Eastern Eye (UK)
Trust accepts plans to change ‘toxic culture’
REVIEW REVEALS ANGER OVER SENIOR STAFF MISSING DOCTOR’S FUNERAL
ONE of England’s largest NHS trusts, where senior staff failed to attend the funeral of junior doctor Vaishnavi Kumar after she took her own life, has been found to have a toxic work environment and repeated instances of bullying.
A review into the West Midlands Trust was commissioned after BBC Newsnight reported that staff at University Hospitals Birmingham felt a culture of fear had compromised patient care.
Among the report’s criticisms was the anger felt by staff members that senior staff had not attended the funeral of Kumar.
The trust, which is responsible for Queen Elizabeth (QE), Heartlands, Good Hope and Solihull hospitals, has fully accepted the report’s recommendations.
The review is one of three major investigations into the trust.
Professor Mike Bewick, a former NHS England deputy medical director, led the review and it was conducted by independent consultants IQ4U.
Bewick’s report analysed the death of junior doctor Kumar who blamed Queen Elizabeth (QE) Hospital.
Her father Ravi Kumar, who is also a doctor, said he believed the hospital “destroyed” her. He earlier told Birmingham coroner’s court that his daughter felt the QE was a “hypercritical environment to work in”.
Giving evidence at the investigation, he said, “She used to say it was a very hypercritical place. They used to pick up small little things, belittle and be a bit condescending in the way they used to behave there. Most of the time she used to come back home and cry a little bit.”
The report noted senior colleagues’ absence at her funeral, causing disappointment and anger among the staff who felt the hospital had kept itself away from the Kumar family.
In addition, a senior staff member at the QE Hospital was not aware of Kumar’s death and emailed her 26 days later to inquire about her job and salary, the report said.
“The trust should come out openly and accept this has happened.

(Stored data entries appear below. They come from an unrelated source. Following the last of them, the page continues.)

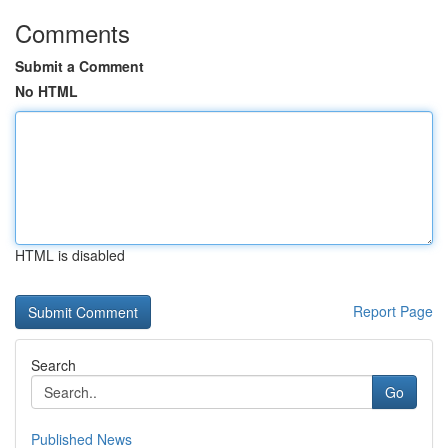
Comments
Submit a Comment
No HTML
HTML is disabled
Report Page
Search
Go
Published News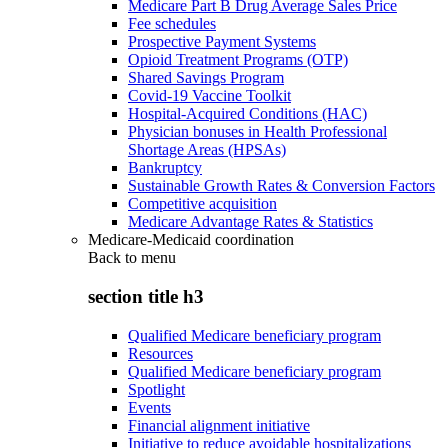
Medicare Part B Drug Average Sales Price
Fee schedules
Prospective Payment Systems
Opioid Treatment Programs (OTP)
Shared Savings Program
Covid-19 Vaccine Toolkit
Hospital-Acquired Conditions (HAC)
Physician bonuses in Health Professional
Shortage Areas (HPSAs)
Bankruptcy
Sustainable Growth Rates & Conversion Factors
Competitive acquisition
Medicare Advantage Rates & Statistics
Medicare-Medicaid coordination
Back to
menu
section title h3
Qualified Medicare beneficiary program
Resources
Qualified Medicare beneficiary program
Spotlight
Events
Financial alignment initiative
Initiative to reduce avoidable hospitalizations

They should find out who the people are who are responsible for this and take appropriate action,” said her father. “Otherwise, people will not have confidence in any of these inquiry panels and committees if there is no visible action.”
Although the report noted some steps have been taken, it suggested a fundamental shift was needed in how the trust cared about its staff as individuals.
“Our overall view is the trust is a safe place to receive care,” said Bewick. “But any continuance of a culture that is corrosively affecting morale and, in particular, threatens long-term staff recruitment and retention, will put at risk the care of patients across the organisation – particularly in the current nationwide NHS staffing crisis.
“Because these concerns cover such a wide range of issues, from management organisation through to leadership and confidence, we believe there is much more work to be done in the next phases of review to assist the trust on its journey to recovery.”
Jonathan Brotherton, the trust’s current chief executive, acknowledged there were significant concerns to address and that they had started to take action.
“We fully accept his recommendations and welcome the additional assurance that has been asked for through further independent oversight,” he said.
“We want to develop a positive, inclusive work environment where people want to come to work, in a place they are proud to work in, to do their very best for our patients.
“While we will not be able to fix things as quickly as I would like, we do need to do it as quickly as possible, for the benefit of patients and staff. I am committed to ensuring this happens.”